Okay, I say. We hurry him onto our stretcher and take off lights and sirens. I put him on a cannula, take a quick BP - 130/80. HR - 100, then notify the hospital. Coming from a cardiologists office going straight to the cath lab, can you have someone there to lead us straight up.
In ten years I've never taken anyone straight to the cath lab from a scene. I don't want to take a wrong turn in the maze of corridors.
I ask the man how he is. He says, fine, maybe a little nervous. I tell him not to worry he is getting the best care possible -- going straight to the cath lab. I put in a another IV -- a 20 in his hand that runs great. I tried an 16 in his AC, but blew it, my ego got the better of me. It was only an 18 size vein.

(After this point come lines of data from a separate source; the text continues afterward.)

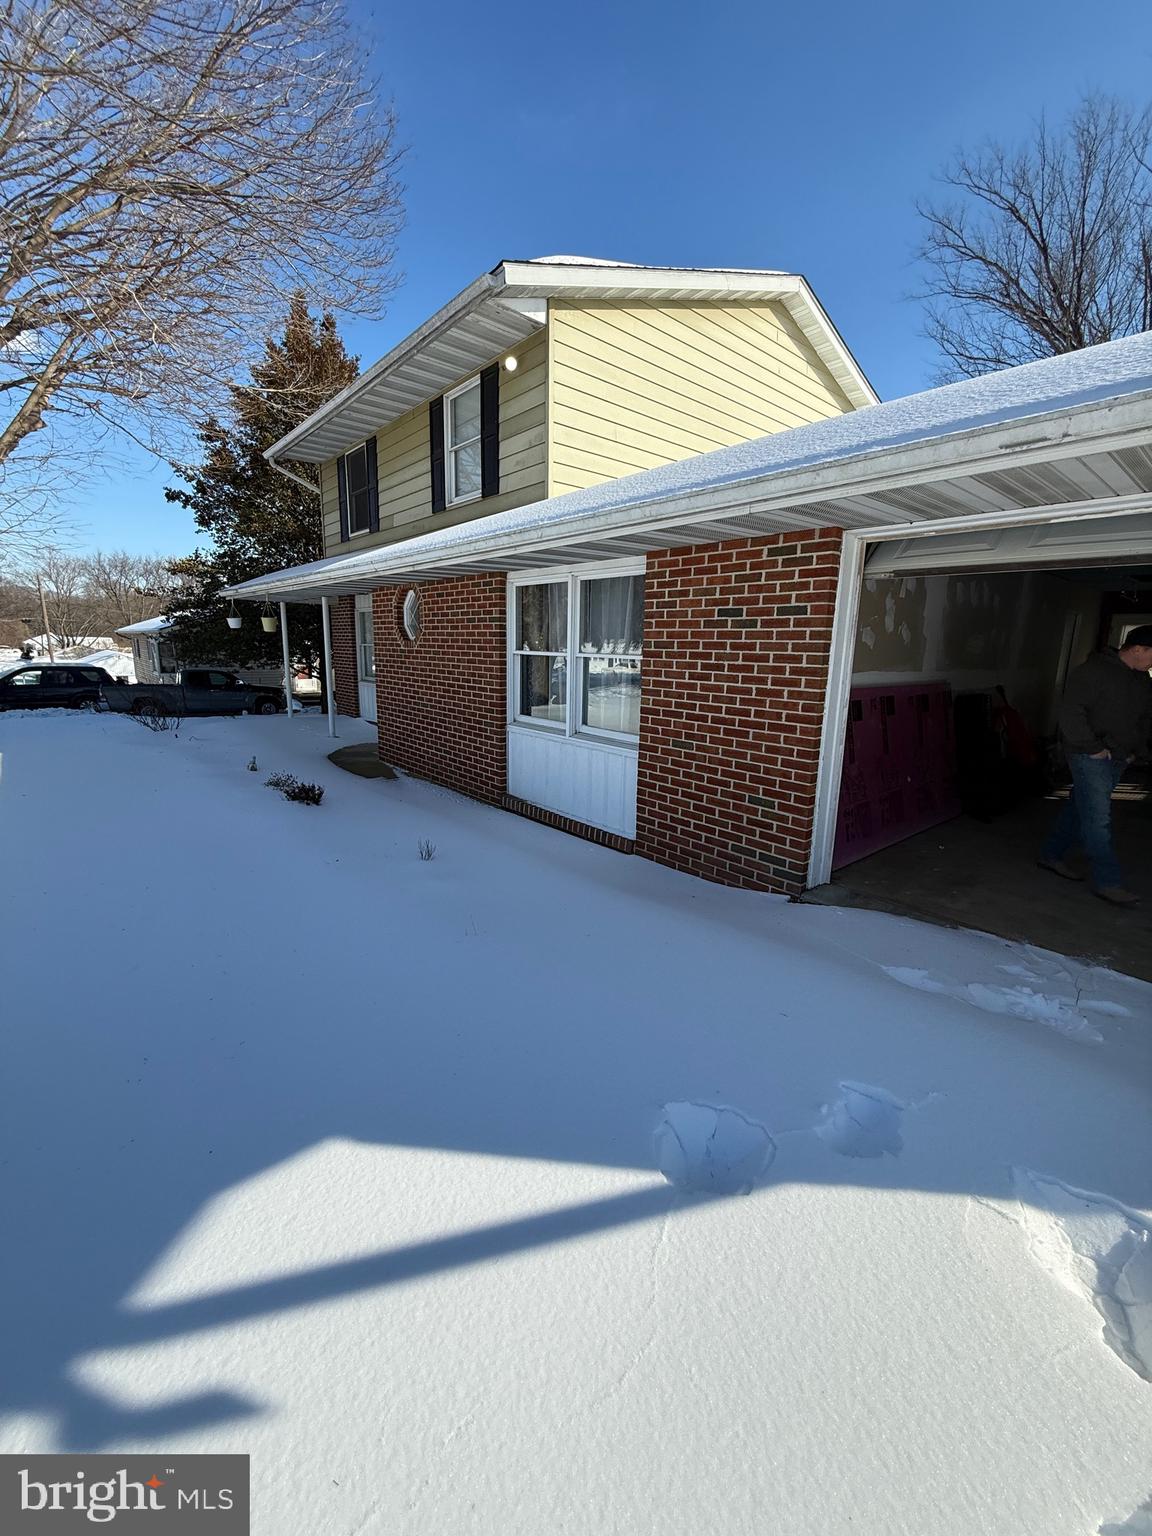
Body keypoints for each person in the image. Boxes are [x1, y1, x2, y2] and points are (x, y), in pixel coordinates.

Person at [1038, 624, 1152, 904]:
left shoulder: (1141, 680)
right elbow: (1071, 713)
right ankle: (1108, 881)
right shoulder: (1092, 672)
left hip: (1120, 756)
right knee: (1097, 820)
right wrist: (1094, 748)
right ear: (1138, 649)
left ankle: (1050, 854)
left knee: (1081, 807)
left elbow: (1143, 719)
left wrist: (1137, 751)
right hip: (1090, 755)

I put him on the monitor. It is my first look at his ECG. They never showed me one at the doctor's office. Normally I would ask, but here I would basically be giving a report back to the guy who gave me the report.
I'm looking at II, III, and AVF. Maybe a tiny slight elevation in III, nothing in II or AVF. I don't doubt the doctor at all. It just isn't screaming MI.
I want to do a full 12 lead for my own edification, but the man has a shag carpet on his chest, and I can't get the leads to stick.
"You can shave me," he says.
"We're going over the Delmar Street Bridge," I say. "That's not a good idea." the Delmar Street bridge has been under construction for two years and is nothing but potholes and uneven bumps. "You'll end up in the trauma room instead of the cath lab. Besides we're just about out."
At the hospital, the tech leads us right up to the cath lab, where the doctor meets us, and we bring him right in and get him on the table.
I can't tell you how many times I have struggled to get patients up to the cath lab. Called ahead, said, this is an acute MI, I've got tombstone ST elevations. I've run through the ER showing doctors my 12 lead, screaming MI. But they have their procedure they have to go through in the ER, register the patient, assign a room, have the nurse assess the patient, do a 12-lead, get the doctor over, the doctor questions the patient, then he orders heparin, and calls a cardiologist and discusses the case. Sure, sometimes its quick. 20 minutes. Sometimes its an hour.
This guy was lucky to get such service.
You know what the deal was?
He was a golfing buddy.
I'm not saying I don't help my friends out. If I was the heart doctor and that was my buddy, I would have done the same thing. All I'm saying is if we can get a doctor up there at the snap of the fingers we ought to be able to get other people up there that quick. Cath's can save lives.